Dark shadows in data haunt India's output
By Kunal Kundu Kumar
NEW DELHI - The reversal of India's downward trend in industrial production (IP) in the three months to the end of March provided some sense of comfort for the government of Prime Minister Manmohan Singh, which has been beleaguered by several corruption cases and a parliamentary deadlock.
Industrial production grew 2.51% year-on-year (yoy) in the last quarter of the financial year, according to data released this week,
expanding in all three months after contracting in six of the first nine months.
Source: CEIC Data
Industrial production grew by 1% yoy during the full fiscal year, down from 2.9% yoy expansion in the previous 12 months. Within this, manufacturing grew by 1.2% yoy in the 12 months through March 2013, less than half the 3% yoy growth recorded in the preceding year.
Also heartening, the capital goods sector is showing some signs of stability after contracting during nine out of the first 10 months. Even so, it contracted by 6.3% in the full year, following a 4% contraction the year before. This does showcase the fact that investment in India has been badly hit.
While the capital goods segment is one of the more volatile components of IP, there is one trend that repeats with unerring regularity. Every year, the index of capital goods production shoots up in March compared with February, only to retrace in April from the March highs.
Given this, it is difficult to conclude that capital goods production has indeed bottomed out. One needs to keep an eye on the data for another three months to be able to arrive at a conclusion.
While the performance of the index over the last three months does lend credence to the belief that the worst may be over for the economy, the sense of comfort vanishes as one takes a closer look at the data.
For starters, the February IP Index was revised downward (though at the margin) to 0.46% yoy from 0.57% yoy. During six out of the past 11 months, the index was revised downward when we moved from preliminary to final data. More importantly, the quality of data continues to remain suspect.
When one considers the disaggregated data at the two-digit level, a major distortion is visible in the category "wearing apparel; dressing and dyeing of fur". The index value for this segment dropped to 68.4 in March 2012 from 154.2 in February 2012 and then jumped back to 124.2 by April 2012. Clearly, a major base effect came into play here during March 2013 as a result of which production for this category jumped by 152.3% yoy in March, thereby pulling up the index considerably.
In fact, despite having a weight of only 2.78% in the IP, this segment contributed as much as 2.9 points to the overall index on an annual basis, while the IIP in itself increased by only 4.7 points over the same period.
Like most other categories, manufacturing of this product also exhibits a high degree of volatility. If we extrapolate the average growth rate in production of this segment for the first 11 months (April till February) to March, it would have grown by only 3.3% and not 153% as is the situation at present.
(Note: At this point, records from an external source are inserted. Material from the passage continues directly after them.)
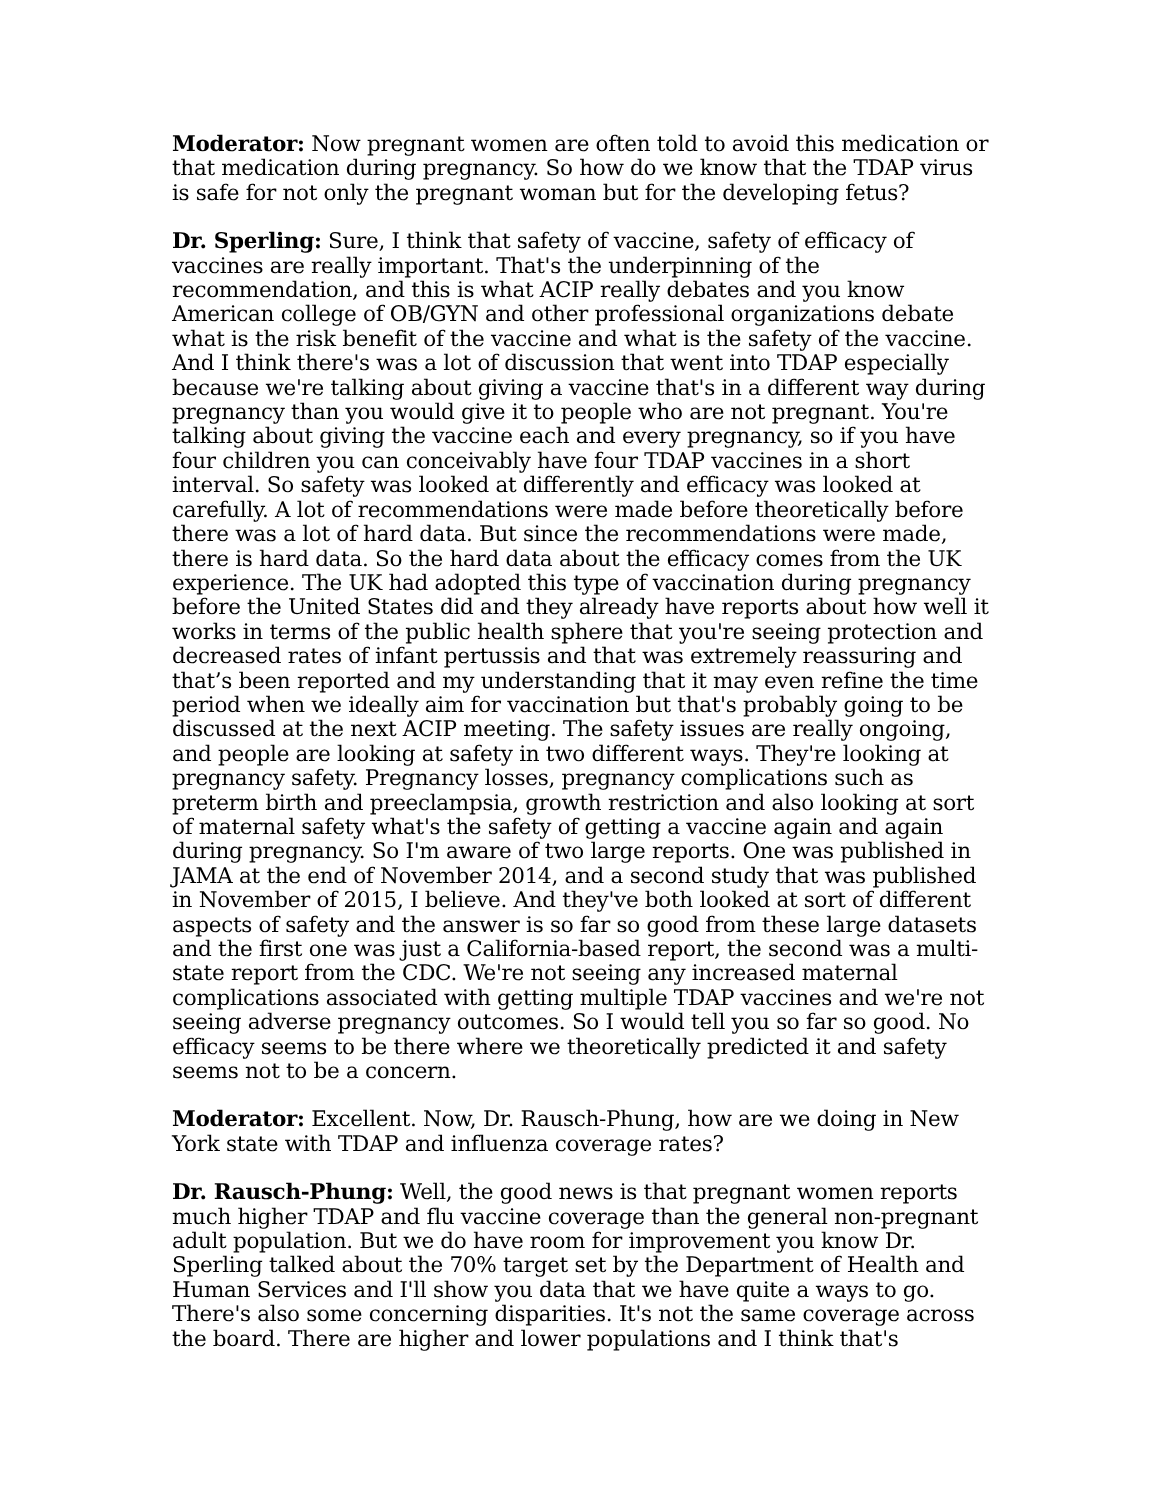Moderator: Now pregnant women are often told to avoid this medication or that medication during pregnancy. So how do we know that the TDAP virus is safe for not only the pregnant woman but for the developing fetus?
Dr. Sperling: Sure, I think that safety of vaccine, safety of efficacy of vaccines are really important. That's the underpinning of the recommendation, and this is what ACIP really debates and you know American college of OB/GYN and other professional organizations debate what is the risk benefit of the vaccine and what is the safety of the vaccine. And I think there's was a lot of discussion that went into TDAP especially because we're talking about giving a vaccine that's in a different way during pregnancy than you would give it to people who are not pregnant. You're talking about giving the vaccine each and every pregnancy, so if you have four children you can conceivably have four TDAP vaccines in a short interval. So safety was looked at differently and efficacy was looked at carefully. A lot of recommendations were made before theoretically before there was a lot of hard data. But since the recommendations were made, there is hard data. So the hard data about the efficacy comes from the UK experience. The UK had adopted this type of vaccination during pregnancy before the United States did and they already have reports about how well it works in terms of the public health sphere that you're seeing protection and decreased rates of infant pertussis and that was extremely reassuring and that’s been reported and my understanding that it may even refine the time period when we ideally aim for vaccination but that's probably going to be discussed at the next ACIP meeting. The safety issues are really ongoing, and people are looking at safety in two different ways. They're looking at pregnancy safety. Pregnancy losses, pregnancy complications such as preterm birth and preeclampsia, growth restriction and also looking at sort of maternal safety what's the safety of getting a vaccine again and again during pregnancy. So I'm aware of two large reports. One was published in JAMA at the end of November 2014, and a second study that was published in November of 2015, I believe. And they've both looked at sort of different aspects of safety and the answer is so far so good from these large datasets and the first one was just a California-based report, the second was a multi-state report from the CDC. We're not seeing any increased maternal complications associated with getting multiple TDAP vaccines and we're not seeing adverse pregnancy outcomes. So I would tell you so far so good. No efficacy seems to be there where we theoretically predicted it and safety seems not to be a concern.
Moderator: Excellent. Now, Dr. Rausch-Phung, how are we doing in New York state with TDAP and influenza coverage rates?
Dr. Rausch-Phung: Well, the good news is that pregnant women reports much higher TDAP and flu vaccine coverage than the general non-pregnant adult population. But we do have room for improvement you know Dr. Sperling talked about the 70% target set by the Department of Health and Human Services and I'll show you data that we have quite a ways to go. There's also some concerning disparities. It's not the same coverage across the board. There are higher and lower populations and I think that's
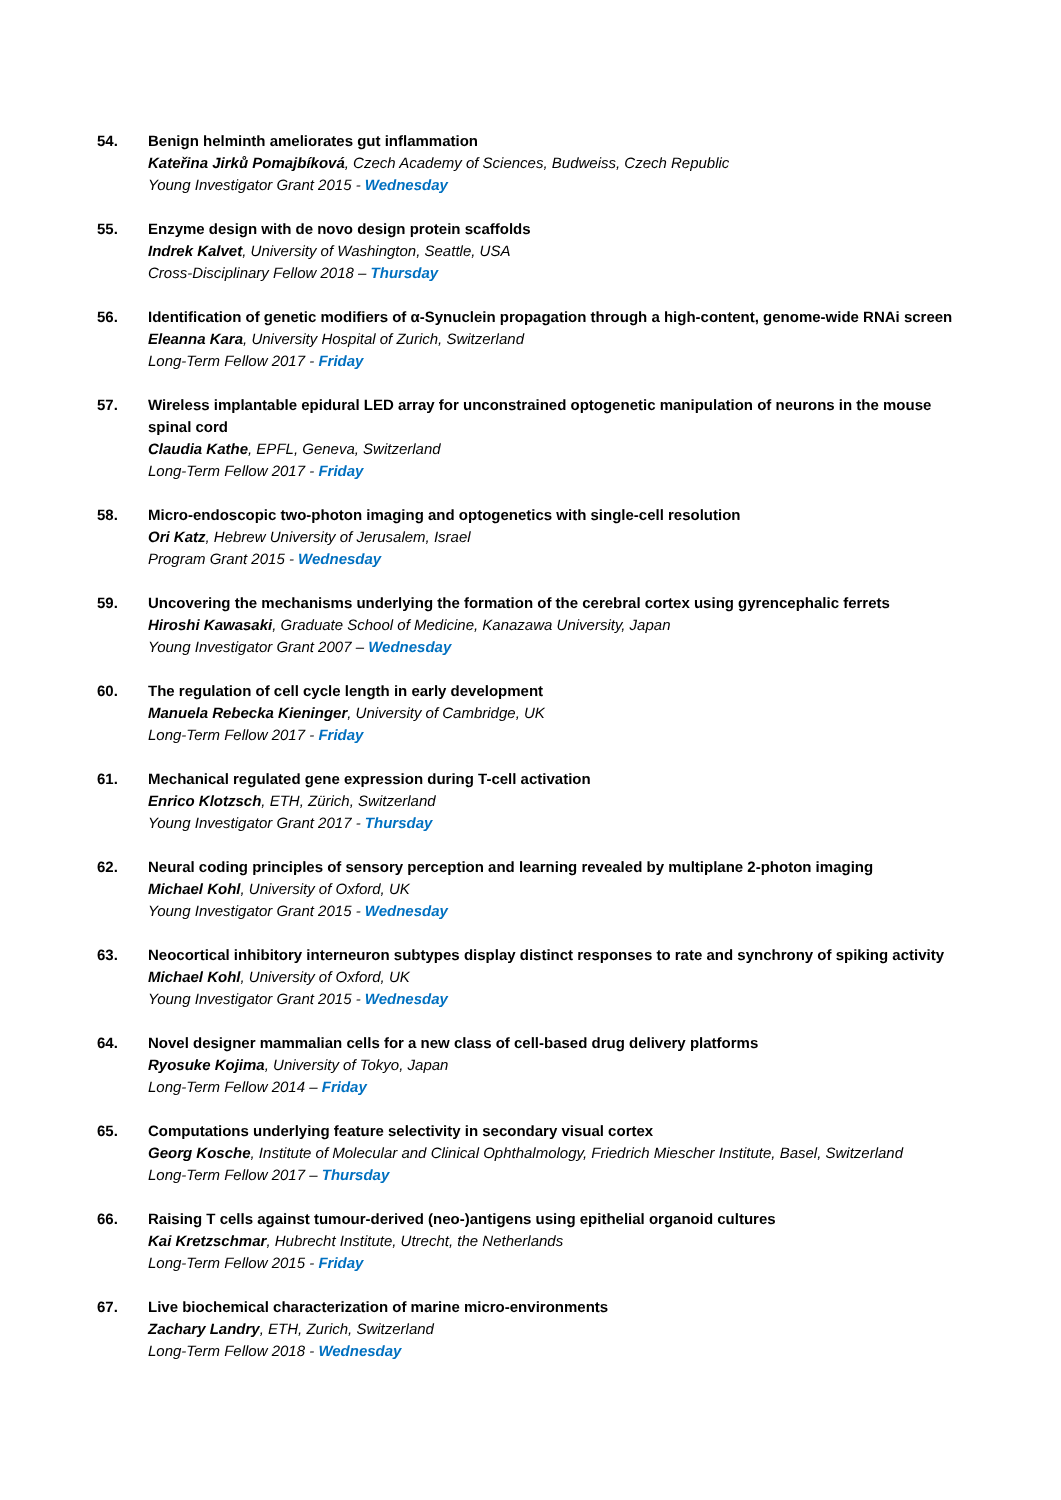54. Benign helminth ameliorates gut inflammation
Kateřina Jirků Pomajbíková, Czech Academy of Sciences, Budweiss, Czech Republic
Young Investigator Grant 2015 - Wednesday
55. Enzyme design with de novo design protein scaffolds
Indrek Kalvet, University of Washington, Seattle, USA
Cross-Disciplinary Fellow 2018 – Thursday
56. Identification of genetic modifiers of α-Synuclein propagation through a high-content, genome-wide RNAi screen
Eleanna Kara, University Hospital of Zurich, Switzerland
Long-Term Fellow 2017 - Friday
57. Wireless implantable epidural LED array for unconstrained optogenetic manipulation of neurons in the mouse spinal cord
Claudia Kathe, EPFL, Geneva, Switzerland
Long-Term Fellow 2017 - Friday
58. Micro-endoscopic two-photon imaging and optogenetics with single-cell resolution
Ori Katz, Hebrew University of Jerusalem, Israel
Program Grant 2015 - Wednesday
59. Uncovering the mechanisms underlying the formation of the cerebral cortex using gyrencephalic ferrets
Hiroshi Kawasaki, Graduate School of Medicine, Kanazawa University, Japan
Young Investigator Grant 2007 – Wednesday
60. The regulation of cell cycle length in early development
Manuela Rebecka Kieninger, University of Cambridge, UK
Long-Term Fellow 2017 - Friday
61. Mechanical regulated gene expression during T-cell activation
Enrico Klotzsch, ETH, Zürich, Switzerland
Young Investigator Grant 2017 - Thursday
62. Neural coding principles of sensory perception and learning revealed by multiplane 2-photon imaging
Michael Kohl, University of Oxford, UK
Young Investigator Grant 2015 - Wednesday
63. Neocortical inhibitory interneuron subtypes display distinct responses to rate and synchrony of spiking activity
Michael Kohl, University of Oxford, UK
Young Investigator Grant 2015 - Wednesday
64. Novel designer mammalian cells for a new class of cell-based drug delivery platforms
Ryosuke Kojima, University of Tokyo, Japan
Long-Term Fellow 2014 – Friday
65. Computations underlying feature selectivity in secondary visual cortex
Georg Kosche, Institute of Molecular and Clinical Ophthalmology, Friedrich Miescher Institute, Basel, Switzerland
Long-Term Fellow 2017 – Thursday
66. Raising T cells against tumour-derived (neo-)antigens using epithelial organoid cultures
Kai Kretzschmar, Hubrecht Institute, Utrecht, the Netherlands
Long-Term Fellow 2015 - Friday
67. Live biochemical characterization of marine micro-environments
Zachary Landry, ETH, Zurich, Switzerland
Long-Term Fellow 2018 - Wednesday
Had that been the case, overall IP would have increased by only 0.99% yoy in March and not 2.51% yoy as the official data suggests. Correspondingly, for the full year, the IP would have increased by 0.49% rather than 1% official growth rate.
Even if we go by the official data, a mere 1% growth in industrial production has implications for overall economic growth. According to the Advanced National Accounts Estimates released by the Central Statistics Office, industry is estimated to grow by 2% in the 12 months through March 2013. The weak IP data indicates that the industrial performance might have been over estimated.
As a result, final gross domestic product growth for the year may well be below 5%. For the current financial year, ending next March, while I do expect the growth numbers to improve, I do believe that India will struggle to expand its economy by as much as 6%. That is less than the latest World Bank forecast, released this month, of 6.1%, itself lower than its 7% estimate six months earlier. India's fourth quarter GDP came in at 4.5%, the lowest in more than 10 years.